Converting all his wealth into money, he stored it in a dozen chests and secured transportation for it on the vessel of his wife's pretended friend, Captain Farnham. The young pair embarked for New York, but on the voyage the young mother, after the birth of a daughter, died, and Farnham murdered the unhappy young widower, and pretended that he had committed suicide while in a frenzy of grief at the loss of his wife.
The babe was cared for by a sailor's wife until they reached Pirate Beach, when he placed it in the care of old Meg, whom he had promised to marry.
He stored the stolen gold in the cellar of his old house, Gray Gables, and kept its hiding-place a secret, but he promised that Jack should marry the little Juanita when she grew up, and become master of the great treasure.
Later, when the murdered man's sister, Pepita, came to America to seek her brother, the miser, fearing she would detect his villainy, had sent her an anonymous letter, acknowledging her little niece's existence, and promising if she would come at once, and secretly, to deliver Juanita into her hands.
She went, fell into the spider's web, and met death in the gold-vault, from whence her bleached skeleton had now been removed, to rest in a consecrated grave.

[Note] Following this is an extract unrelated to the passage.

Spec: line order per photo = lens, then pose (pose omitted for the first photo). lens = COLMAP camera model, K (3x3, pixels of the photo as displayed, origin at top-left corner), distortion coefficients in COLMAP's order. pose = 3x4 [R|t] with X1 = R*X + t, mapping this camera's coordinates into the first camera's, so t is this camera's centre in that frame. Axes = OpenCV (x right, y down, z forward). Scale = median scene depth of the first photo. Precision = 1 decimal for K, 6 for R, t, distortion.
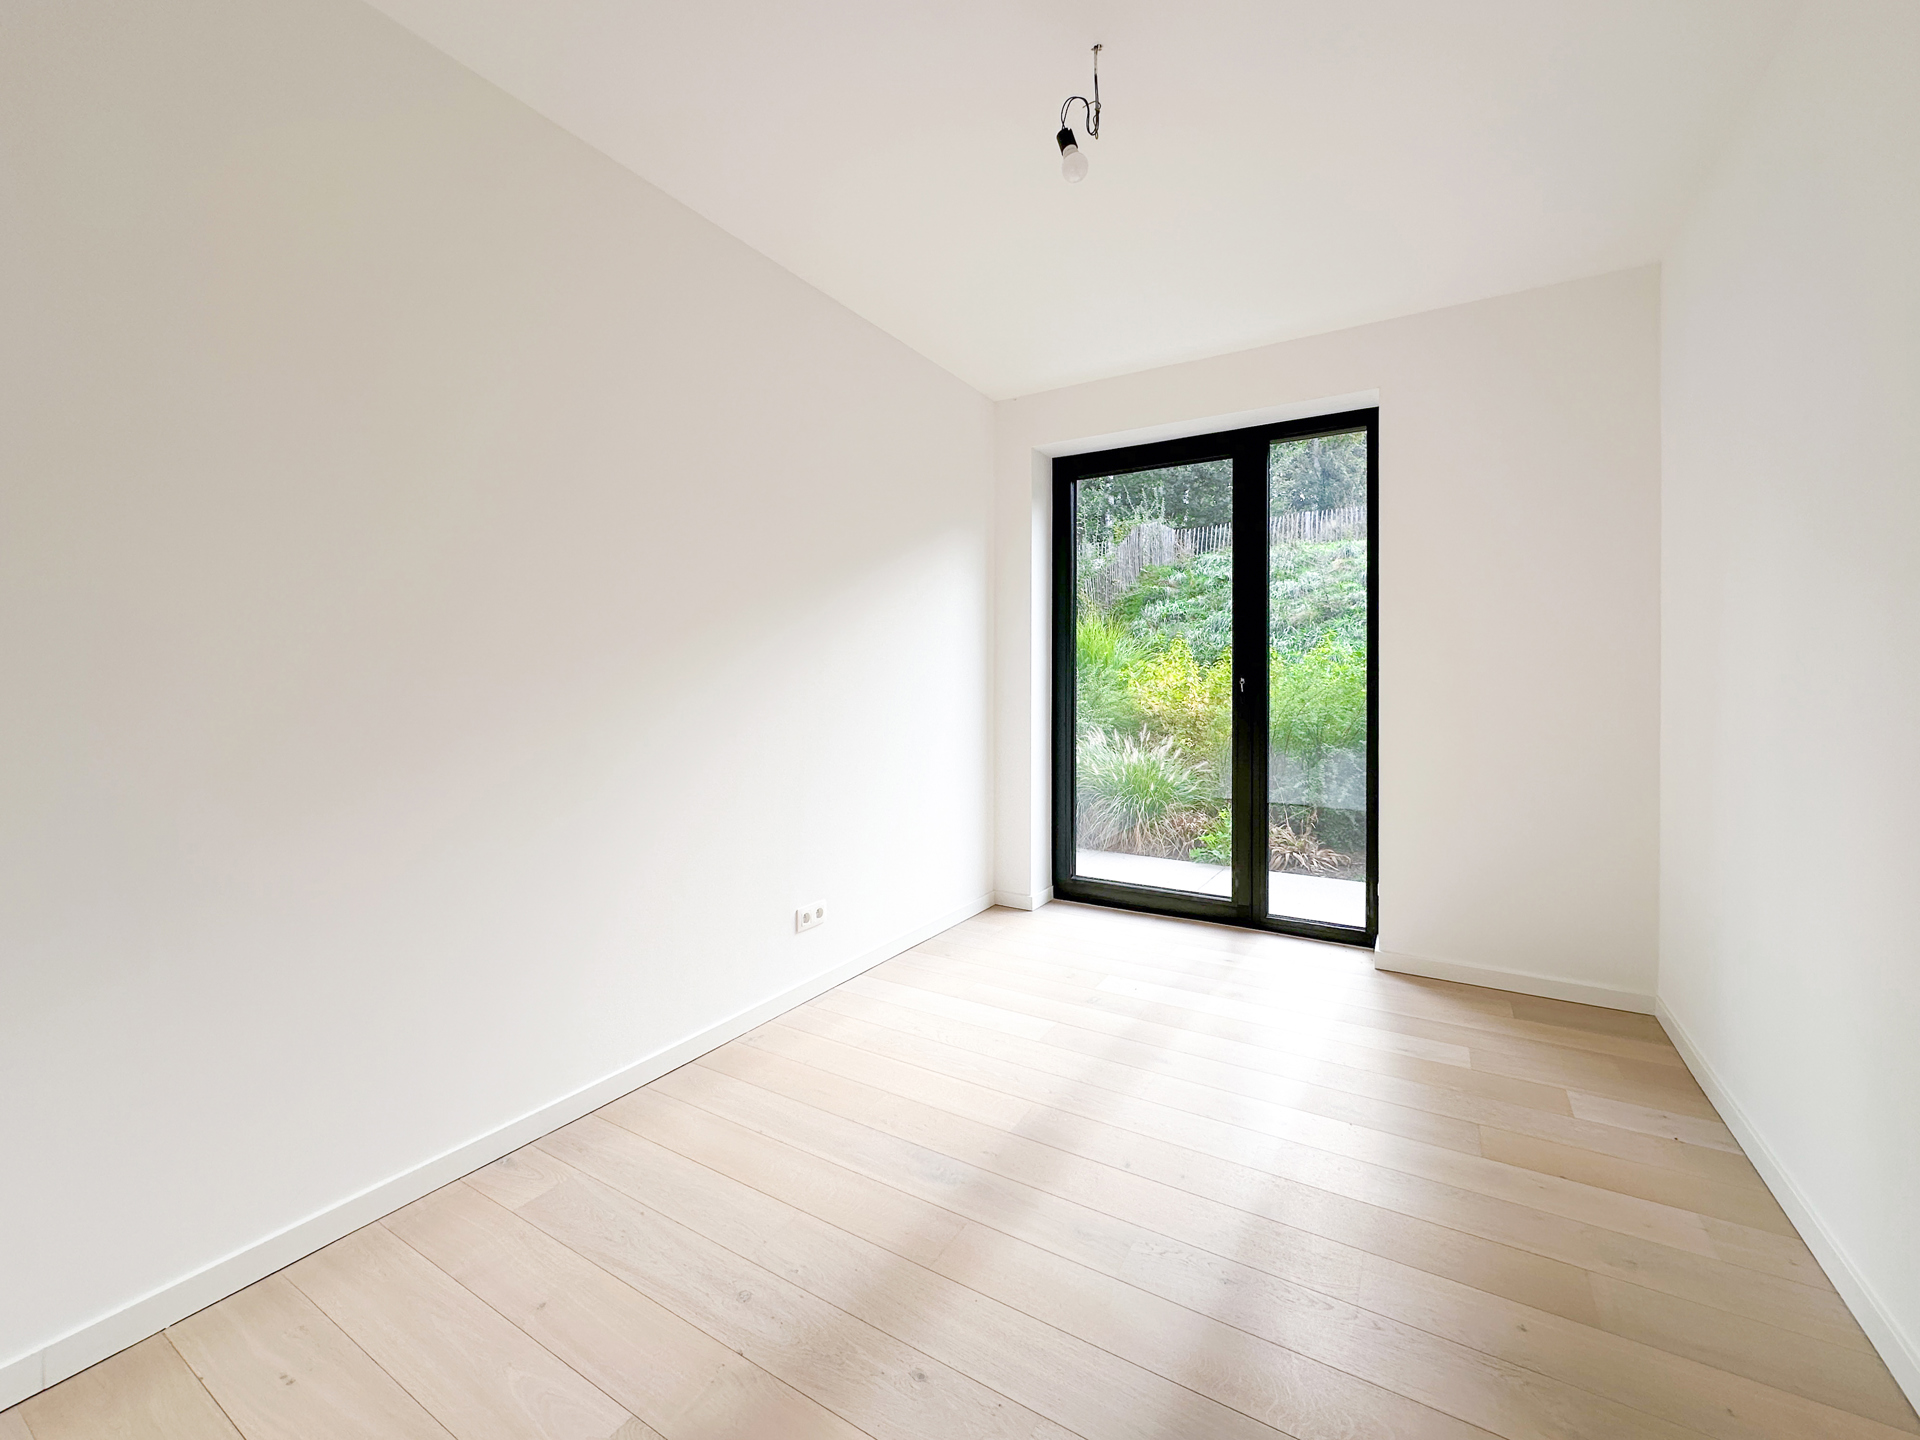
lens RADIAL K [[779.8, 0, 964.6], [0, 779.8, 683.6], [0, 0, 1]] dist [-0.000621, -0.000034]
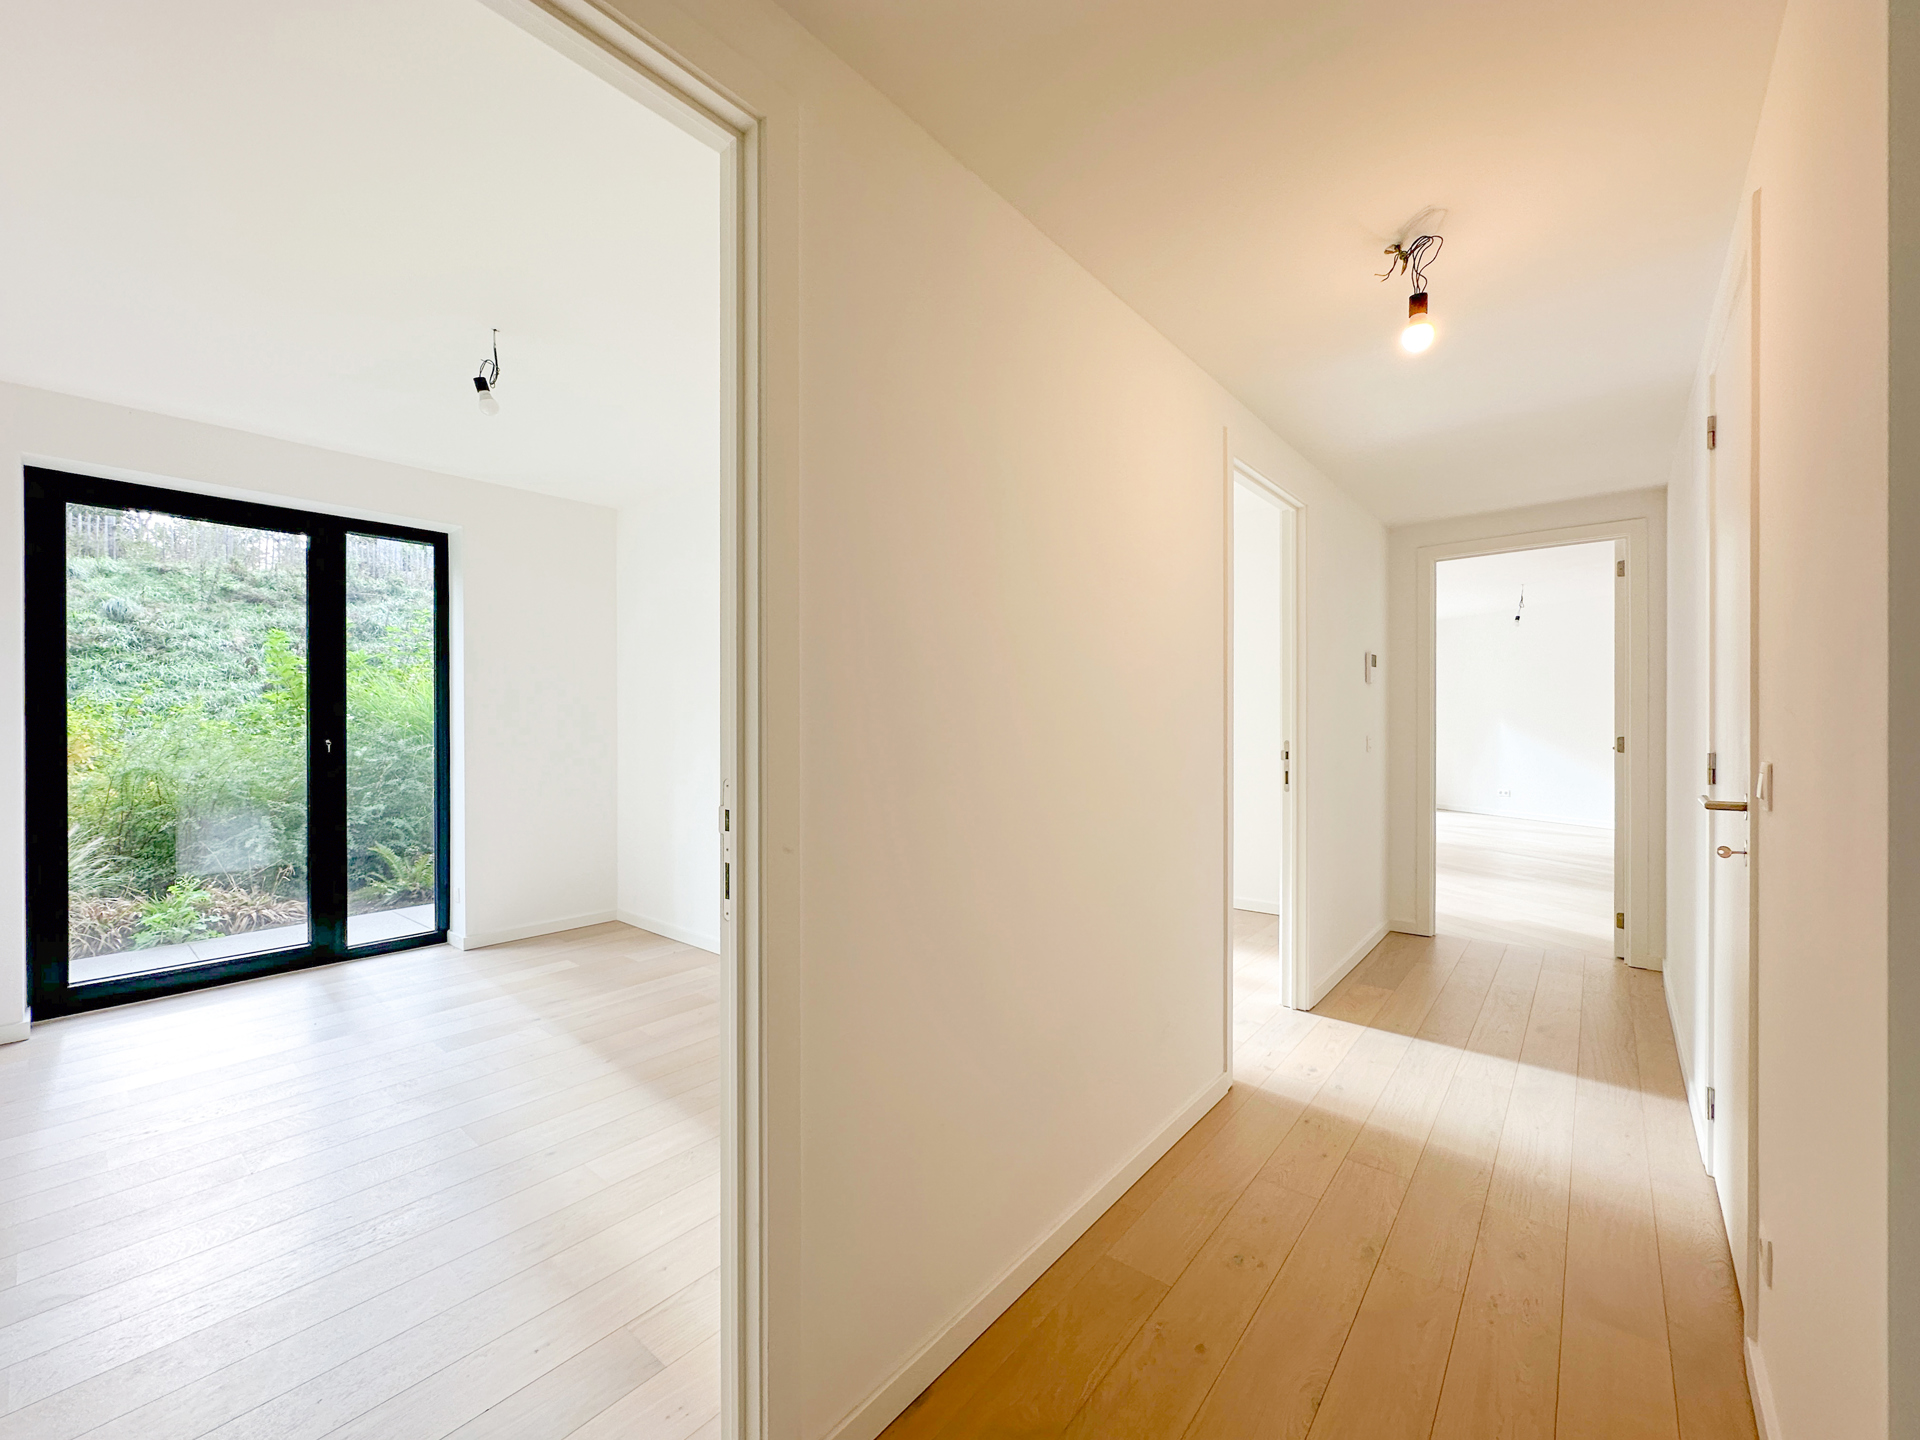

When Jack Dineheart, listening at his mother's door that night, first learned that his fiend of a father had married the girl promised in her infancy to his son, he had gone mad with jealous rage for himself, and honest pity for the lovely girl doomed to fall into the power of her father's murderer. To avenge his own wrongs and to save Nita from a fiend, Jack Dineheart had slain his father.
The miserable parricide and his whining old mother were led away to prison to be tried for Miser Farnham's murder, and for conspiracy against the life of Lizette Brittain.
A few months later the old fortune-teller was sentenced to imprisonment for life, and her son was condemned to be electrocuted.
Long before the sentence of death was executed the prisoner became violently insane, and, attempting to murder one of the wardens in the prison, was shot dead.
Old Meg, whose affections had been centered on Jack, after his death never held up her head, dying very suddenly one day, when she had been in prison barely two years.